**Work to complete:** Within the data that follows, set down exactly the lines from the one containing "thumb mcp: (210, 344)" through the one containing "ring pip: (383, 252)", both ends included.

**Supplied entries:**
-- Opening Marker --
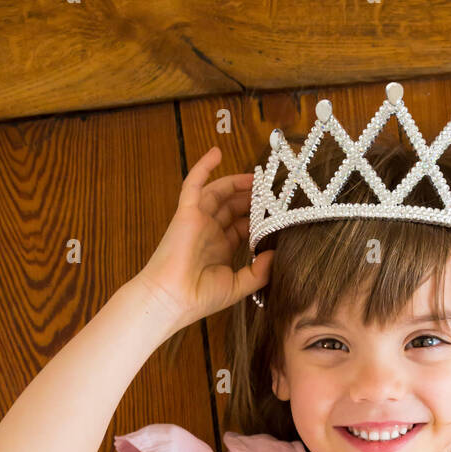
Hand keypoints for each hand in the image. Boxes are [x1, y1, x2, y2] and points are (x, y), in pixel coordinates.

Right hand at [136, 147, 272, 330]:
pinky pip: (193, 184)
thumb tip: (276, 255)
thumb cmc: (200, 297)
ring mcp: (198, 220)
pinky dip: (203, 167)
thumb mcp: (238, 286)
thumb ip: (259, 272)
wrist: (172, 299)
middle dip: (251, 198)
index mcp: (220, 249)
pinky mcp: (186, 212)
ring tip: (257, 177)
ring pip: (218, 193)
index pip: (242, 226)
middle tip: (272, 189)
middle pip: (233, 207)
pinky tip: (217, 152)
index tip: (278, 211)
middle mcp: (209, 232)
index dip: (258, 217)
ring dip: (236, 183)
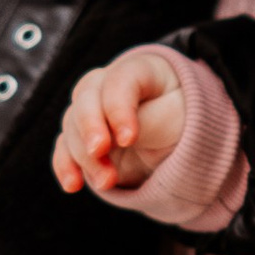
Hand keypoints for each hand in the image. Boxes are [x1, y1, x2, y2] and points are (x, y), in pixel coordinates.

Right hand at [55, 49, 187, 197]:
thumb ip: (145, 123)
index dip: (119, 107)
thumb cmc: (188, 124)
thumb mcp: (179, 120)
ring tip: (107, 182)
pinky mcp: (85, 141)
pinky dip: (66, 166)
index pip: (120, 80)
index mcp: (140, 70)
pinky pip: (65, 148)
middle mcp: (110, 86)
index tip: (129, 138)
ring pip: (73, 126)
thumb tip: (109, 140)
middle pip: (87, 98)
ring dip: (85, 156)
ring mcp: (94, 112)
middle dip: (90, 126)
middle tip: (99, 151)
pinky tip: (72, 184)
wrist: (186, 147)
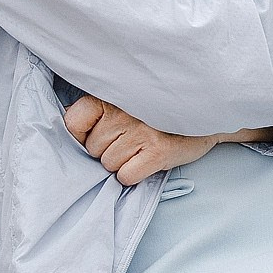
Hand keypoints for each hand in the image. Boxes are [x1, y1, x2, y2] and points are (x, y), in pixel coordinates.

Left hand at [63, 95, 218, 186]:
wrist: (206, 115)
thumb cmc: (157, 111)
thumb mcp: (124, 100)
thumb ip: (96, 110)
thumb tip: (66, 124)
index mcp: (110, 95)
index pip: (73, 122)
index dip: (83, 135)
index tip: (97, 134)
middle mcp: (123, 111)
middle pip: (92, 148)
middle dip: (107, 149)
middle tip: (130, 139)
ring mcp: (140, 132)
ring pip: (108, 164)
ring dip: (122, 162)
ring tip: (141, 147)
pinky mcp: (157, 152)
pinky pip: (126, 176)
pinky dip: (134, 175)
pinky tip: (147, 160)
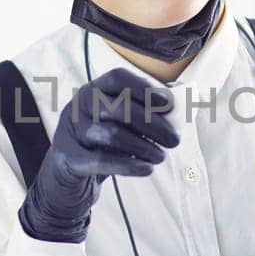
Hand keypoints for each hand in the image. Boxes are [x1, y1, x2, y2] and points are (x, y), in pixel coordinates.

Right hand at [18, 67, 181, 242]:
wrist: (67, 177)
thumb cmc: (102, 145)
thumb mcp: (122, 124)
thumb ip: (150, 109)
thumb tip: (187, 95)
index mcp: (94, 89)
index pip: (118, 78)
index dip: (144, 87)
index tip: (168, 104)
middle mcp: (78, 105)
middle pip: (119, 108)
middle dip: (153, 124)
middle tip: (175, 141)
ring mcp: (69, 130)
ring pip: (110, 134)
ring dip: (142, 146)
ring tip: (161, 157)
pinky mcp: (67, 157)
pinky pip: (100, 160)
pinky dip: (127, 165)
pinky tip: (147, 169)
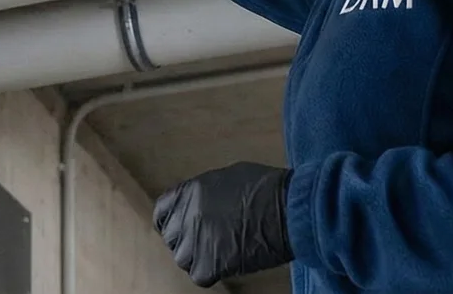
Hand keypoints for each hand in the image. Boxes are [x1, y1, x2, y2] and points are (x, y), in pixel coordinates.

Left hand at [153, 162, 292, 286]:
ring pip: (183, 259)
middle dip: (187, 241)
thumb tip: (200, 203)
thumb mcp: (229, 177)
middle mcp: (188, 214)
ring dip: (200, 258)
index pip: (163, 211)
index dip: (170, 222)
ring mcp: (197, 239)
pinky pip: (199, 275)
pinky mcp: (210, 263)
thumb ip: (206, 192)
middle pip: (172, 237)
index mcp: (191, 190)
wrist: (289, 208)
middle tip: (207, 242)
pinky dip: (211, 273)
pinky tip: (227, 263)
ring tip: (222, 252)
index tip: (179, 229)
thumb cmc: (268, 189)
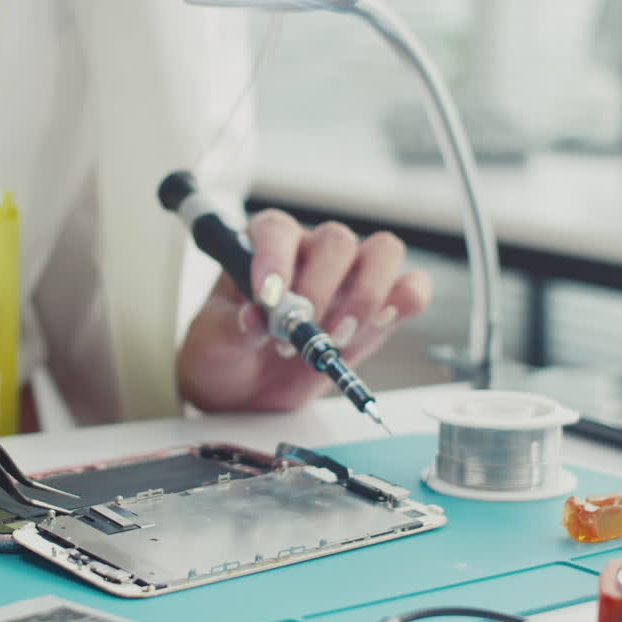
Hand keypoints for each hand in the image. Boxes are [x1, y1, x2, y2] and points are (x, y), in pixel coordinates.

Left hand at [178, 210, 431, 412]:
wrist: (244, 391)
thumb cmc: (225, 353)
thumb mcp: (210, 344)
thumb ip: (229, 329)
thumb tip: (254, 317)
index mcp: (263, 247)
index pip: (276, 230)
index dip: (275, 257)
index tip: (268, 296)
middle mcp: (310, 252)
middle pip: (336, 241)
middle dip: (321, 290)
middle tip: (300, 336)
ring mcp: (349, 276)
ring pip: (383, 252)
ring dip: (366, 296)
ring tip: (336, 338)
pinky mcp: (378, 308)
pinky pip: (411, 287)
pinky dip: (406, 301)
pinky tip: (381, 324)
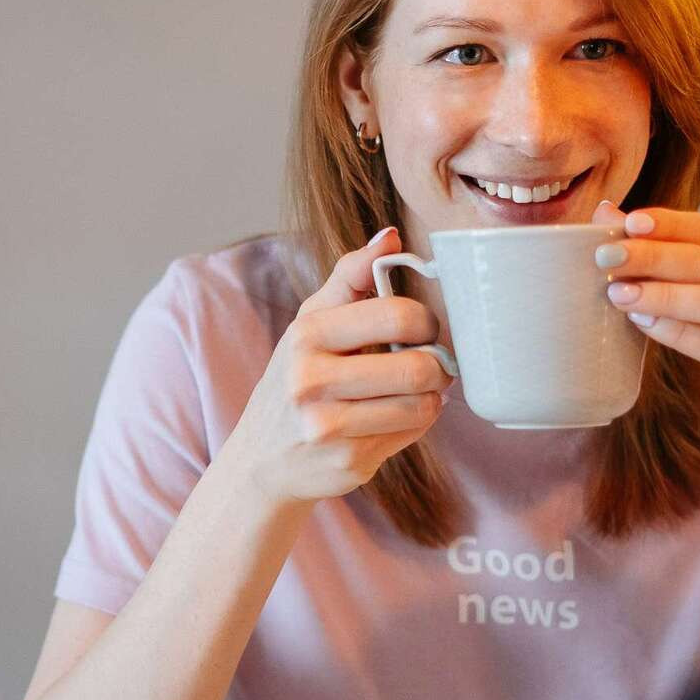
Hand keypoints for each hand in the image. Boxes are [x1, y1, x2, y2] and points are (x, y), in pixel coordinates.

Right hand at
-- Closing Marker --
**Task answer:**
thumb mcp: (210, 344)
thumb ip: (229, 329)
thumb tip: (254, 317)
index mcp: (263, 247)
index pip: (276, 230)
index dip: (275, 257)
index tip: (268, 296)
middle mcp: (310, 252)
middle pip: (336, 241)
middle dip: (321, 290)
middle tip: (300, 336)
ring mcp: (349, 276)
ring pip: (383, 252)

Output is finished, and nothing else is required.